Time frame: From enrollment date to first documented response or stable disease ≥16, or ≥24 weeks for breast cancer, assessed up to 58 months
Progression-Free Survival (PFS) by Independent Central Review (Breast Cancer With Prior CDK46i Cohort)
Number of months between first dose date and the first date on which recurrence, progression, or death due to any cause, is documented, censored at the last tumor assessment or at the initiation of new anticancer therapy. Progression was defined by RECIST criteria for those participants with RECIST assessments; and PERCIST criteria for other participants.

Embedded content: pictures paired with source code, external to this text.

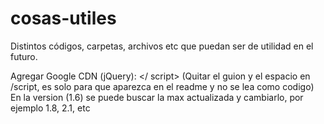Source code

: # cosas-utiles
Distintos códigos, carpetas, archivos etc que puedan ser de utilidad en el futuro.

Agregar Google CDN (jQuery):
<scr-ipt src="http://ajax.googleapis.com/ajax/libs/jquery/1.6/jquery.min.js"></ script> (Quitar el guion y el espacio en /script, es solo para que aparezca en el readme y no se lea como codigo)
En la version (1.6) se puede buscar la max actualizada y cambiarlo, por ejemplo 1.8, 2.1, etc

Time frame: From enrollment date until the date of first documented progression, or date of death from any cause, whichever came first, assessed up to 58 months
Progression-Free Survival (PFS) by Investigator Review (All Cohorts)
Number of months between first dose date and the first date on which recurrence, progression, or death due to any cause, is documented, censored at the last tumor assessment or at the initiation of new anticancer therapy. Progression was defined by RECIST criteria for those participants with RECIST assessments; and PERCIST criteria for other participants.
Time frame: From enrollment date until the date of first documented progression, or date of death from any cause, whichever came first, assessed up to 58 months
Number of Participants With Treatment-Emergent Adverse Events
The safety of neratinib in patients as measured by the incidence of treatment-emergent adverse events (TEAE), including serious adverse events (SAEs), in study participants. TEAEs are any adverse event that occurred on or after first dose of investigational product and up to 28 days after the last dose
Time frame: From first dose through 28 days after the last dose, assessed up to 75 months.